# $500 to cosmetically redo a room reasonable?



## langless28 (Nov 20, 2011)

do you think $500 (roughly) a room is a good price? this is a "normal sized room, you can fit a bed, dresser, desk conformably and not be crowed"

this would entail primer and ceiling and wall paint. new base trim, crown molding and new door trim, as well as a new door (hollow core wood type)

my father is a kitchen designer and retired contractor, he build the i grew up in as well as a newer one before i went to college. 

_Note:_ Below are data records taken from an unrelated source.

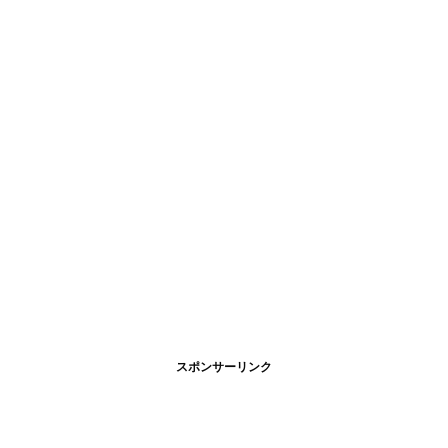
スポンサーリンク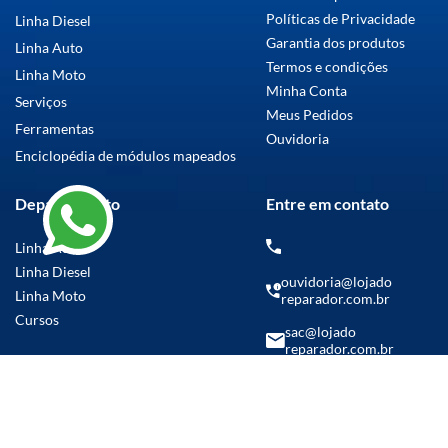
Políticas de Privacidade
Linha Diesel
Garantia dos produtos
Linha Auto
Termos e condições
Linha Moto
Minha Conta
Serviços
Meus Pedidos
Ferramentas
Ouvidoria
Enciclopédia de módulos mapeados
Departamento
Entre em contato
Linha Auto
Linha Diesel
ouvidoria@lojado
Linha Moto
reparador.com.br
Cursos
sac@lojado
reparador.com.br
(14) 99769-5986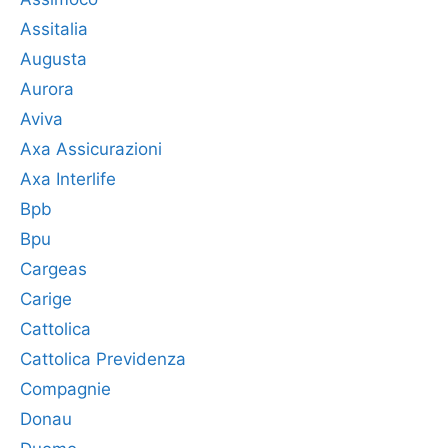
Assitalia
Augusta
Aurora
Aviva
Axa Assicurazioni
Axa Interlife
Bpb
Bpu
Cargeas
Carige
Cattolica
Cattolica Previdenza
Compagnie
Donau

he came over to try and give me an idea of costs for things i wanted done around my house and i feel like good quality paint and new doors and trim can really add value to a house. trying to justify that high cost to my girlfriend (who's mentally is just paint everything; even stained clam shell trim) is the part i am struggling with. 

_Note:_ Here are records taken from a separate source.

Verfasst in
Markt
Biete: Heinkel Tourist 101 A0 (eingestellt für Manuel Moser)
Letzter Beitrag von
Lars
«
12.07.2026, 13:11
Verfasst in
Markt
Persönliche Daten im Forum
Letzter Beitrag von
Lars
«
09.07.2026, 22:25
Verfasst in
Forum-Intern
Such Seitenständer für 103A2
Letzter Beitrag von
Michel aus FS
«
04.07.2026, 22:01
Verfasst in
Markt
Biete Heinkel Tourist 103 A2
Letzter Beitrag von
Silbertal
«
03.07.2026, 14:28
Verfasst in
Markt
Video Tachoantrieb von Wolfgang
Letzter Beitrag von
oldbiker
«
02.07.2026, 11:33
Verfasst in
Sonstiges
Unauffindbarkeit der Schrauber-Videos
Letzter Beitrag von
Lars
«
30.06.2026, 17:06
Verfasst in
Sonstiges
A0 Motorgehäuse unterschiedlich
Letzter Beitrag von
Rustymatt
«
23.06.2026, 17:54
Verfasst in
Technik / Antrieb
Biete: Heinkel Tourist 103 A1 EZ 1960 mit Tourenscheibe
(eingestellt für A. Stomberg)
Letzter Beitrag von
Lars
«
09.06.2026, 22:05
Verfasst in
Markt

i know its hard to talk price because it really depends on a number of factors such as location, size of room etc.


----------



## Bud Cline (Mar 12, 2006)

> i know its hard to talk price because it really depends on a number of factors such as location, size of room etc.


Well then...
If you are the product of a contractor father and you say you have been to college then why is it you don't know you should be furnishing us with some dimensions of this room you want to redo?

Who is actually going to do the work (labor).

I personally think $500 is a bargain.


----------



## langless28 (Nov 20, 2011)

Bud Cline said:


> Well then...
> If you are the product of a contractor father and you say you have been to college then why is it you don't know you should be furnishing us with some dimensions of this room you want to redo?
> 
> Who is actually going to do the work (labor).
> ...


tuche, this is more of a brain fart i wanted to get down on a forum before i get distracted by something else. lets say the room is 10'x15'.


----------



## What have I done (May 28, 2006)

langless28 said:


> tuche, this is more of a brain fart i wanted to get down on a forum before i get distracted by something else. lets say the room is 10'x15'.


Ok "The room is 10'x15' " :whistling2:


----------



## pyper (Jul 1, 2009)

I think I spent more than $200 for the moulding to do a smaller room, and I only have crown on the side with the cabinets, but there were two large door openings.

So I could see $500 for materials for what you're describing. I wasn't sure from your question if $500 was the materials cost, or if someone was quoting you $500 to do the whole job.


----------



## Ron6519 (Mar 28, 2007)

I don't follow the logic of this project. Why would you change the molding in one room? Or will this be a room by room upgrade?


----------



## langless28 (Nov 20, 2011)

Ron6519 said:


> I don't follow the logic of this project. Why would you change the molding in one room? Or will this be a room by room upgrade?


room by room, whenever we can save up to do a whole room it gets done.


----------



## josall (May 7, 2011)

Decide which room you want to re-do take a pc. of paper and write down how much trim, crown moulding, door size and the square footage of your walls and ceiling (width in feet x height in feet = square footage of each wall). Then get in your car and drive to the lumer store and price each item that you wrote down, then total up all items and you will have your answer. Get a new girlfriend....


----------